--- RECORDS FOR THE EXERCISE ---
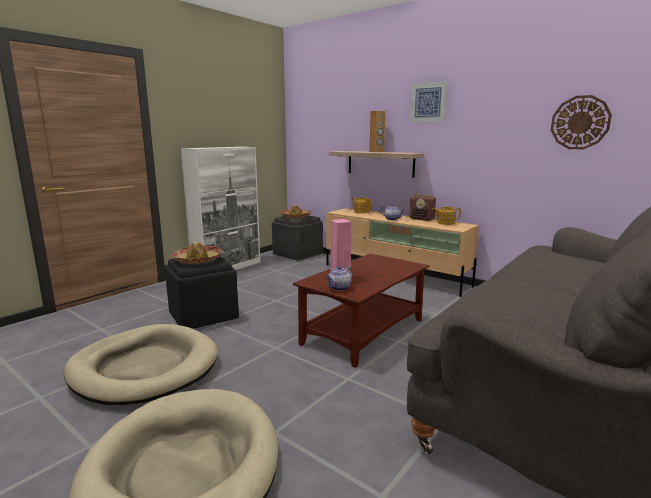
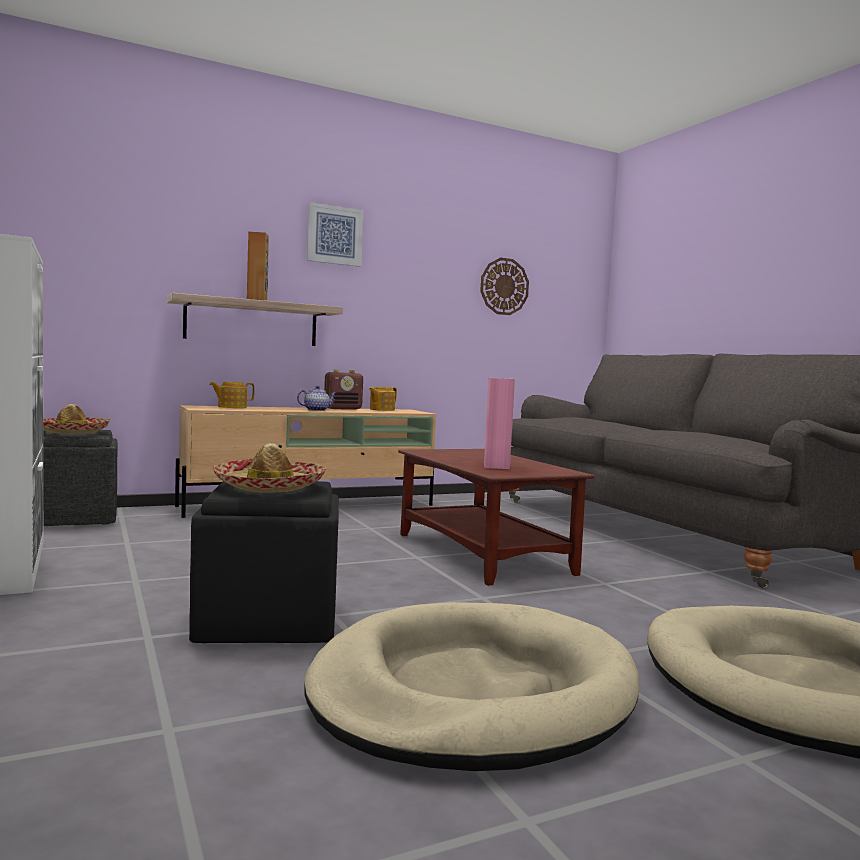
camera: 65 degrees left, 10 degrees down
(339, 288) = (538, 472): teapot -> none

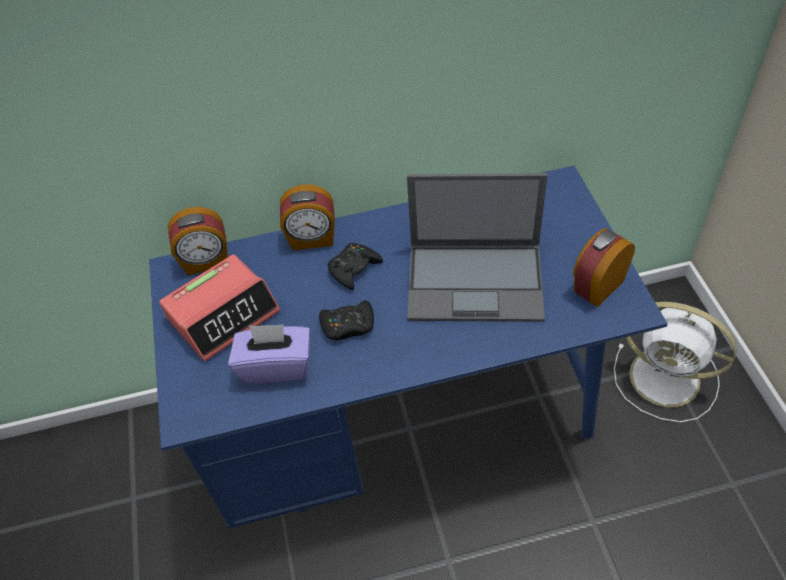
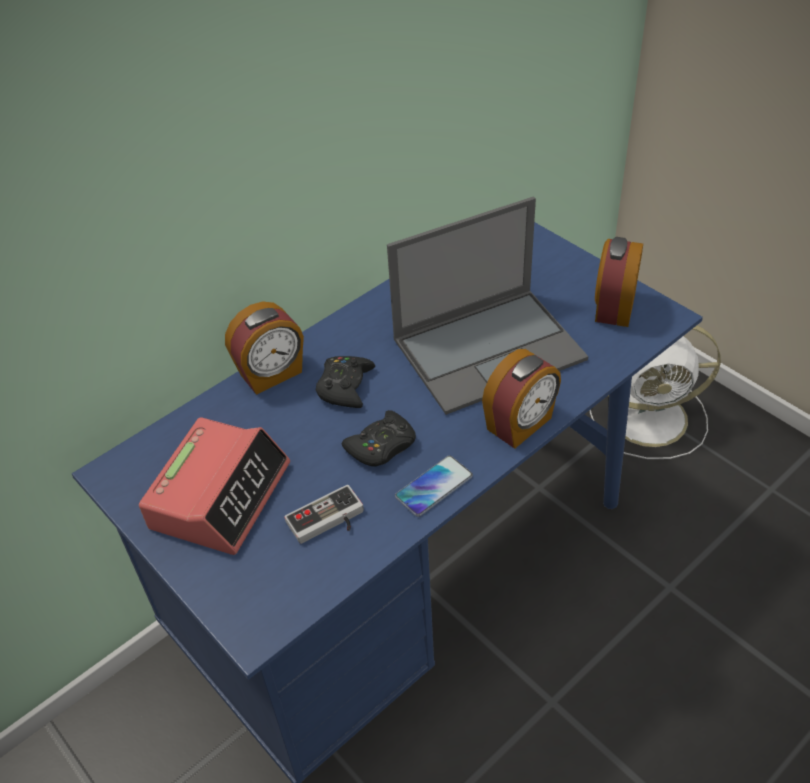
camera: 30 degrees left, 5 degrees down
(206, 261) = (153, 446): alarm clock -> alarm clock (520, 424)
(276, 366) = (328, 522): purple tissue box -> game controller
(362, 372) = (434, 486): none -> phone

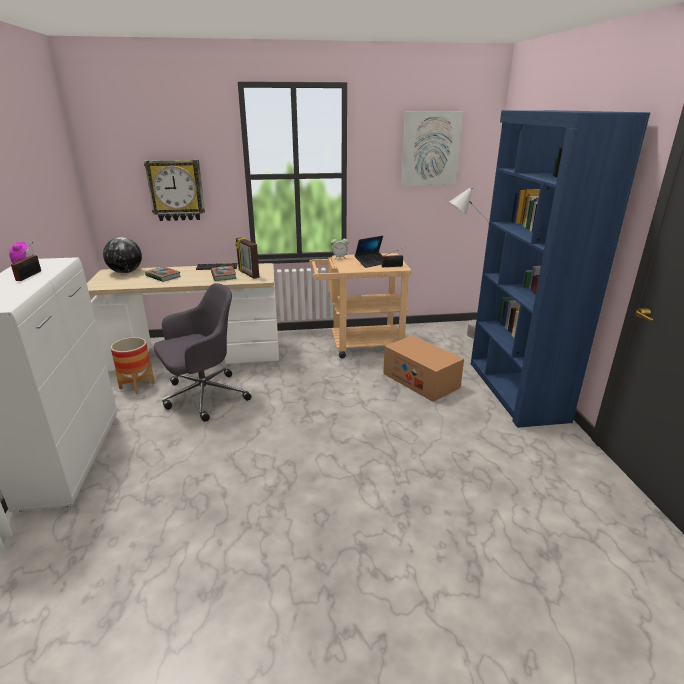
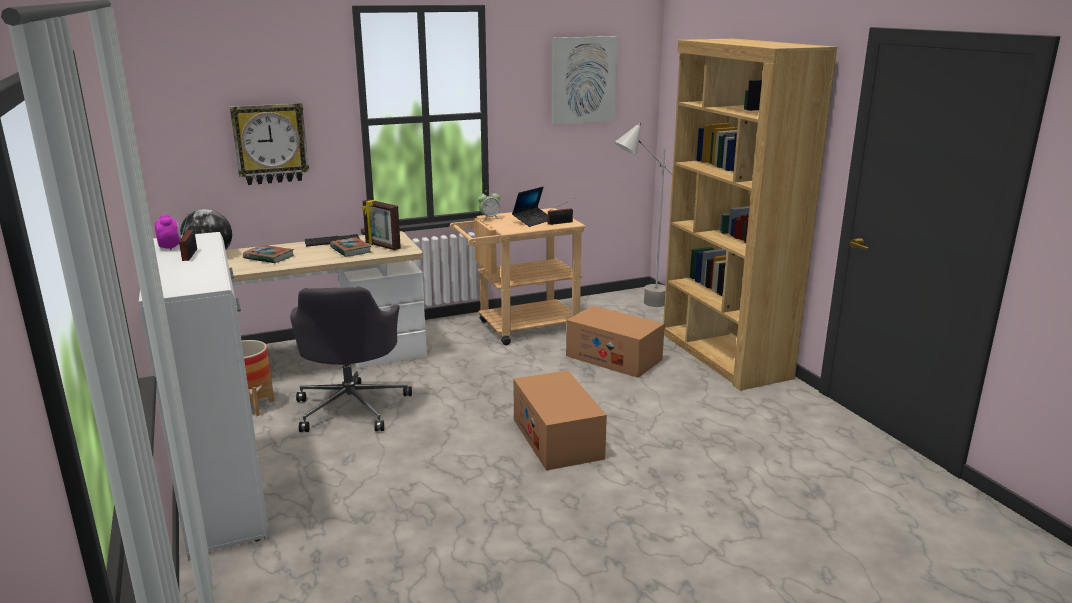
camera: 15 degrees left, 5 degrees down
(203, 396) = (352, 407): grey office chair -> grey office chair turned 135 degrees clockwise
(340, 450) = (557, 438): none -> cardboard box
(515, 391) = (723, 355): blue bookcase -> brown bookcase

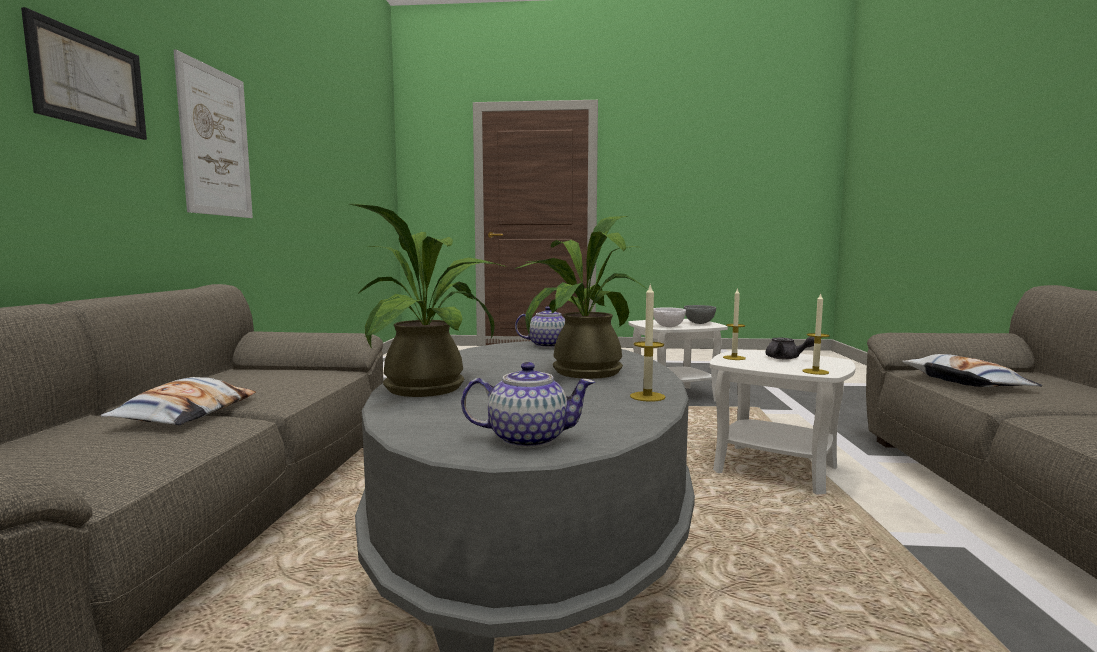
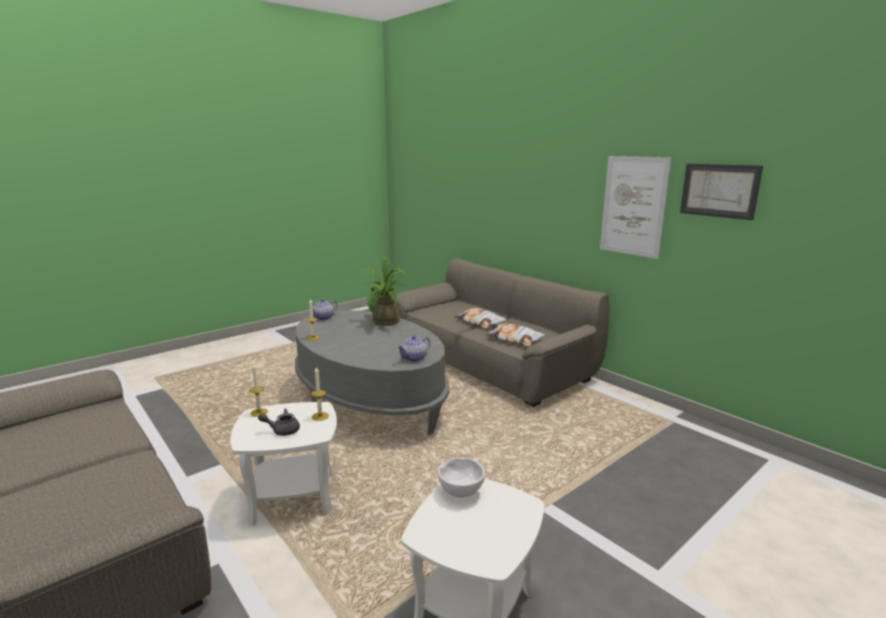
camera: 135 degrees right, 10 degrees up
(89, 81) = (558, 187): picture -> picture (719, 190)
(579, 373) = (355, 342): potted plant -> none
(698, 323) = (450, 535): grey bowl -> none
(965, 382) = (133, 494): pillow -> pillow (514, 339)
---
(WHAT THE EXERCISE ASKS): A faithful copy of each entry is required, and no picture may be carried into it.

(RESULT FOR THIS TASK):
camera: 65 degrees left, 10 degrees down
(339, 288) = (538, 472): teapot -> none

camera: 30 degrees left, 5 degrees down
(206, 261) = (153, 446): alarm clock -> alarm clock (520, 424)
(276, 366) = (328, 522): purple tissue box -> game controller
(362, 372) = (434, 486): none -> phone

camera: 15 degrees left, 5 degrees down
(203, 396) = (352, 407): grey office chair -> grey office chair turned 135 degrees clockwise
(340, 450) = (557, 438): none -> cardboard box
(515, 391) = (723, 355): blue bookcase -> brown bookcase

camera: 135 degrees right, 10 degrees up
(89, 81) = (558, 187): picture -> picture (719, 190)
(579, 373) = (355, 342): potted plant -> none
(698, 323) = (450, 535): grey bowl -> none
(965, 382) = (133, 494): pillow -> pillow (514, 339)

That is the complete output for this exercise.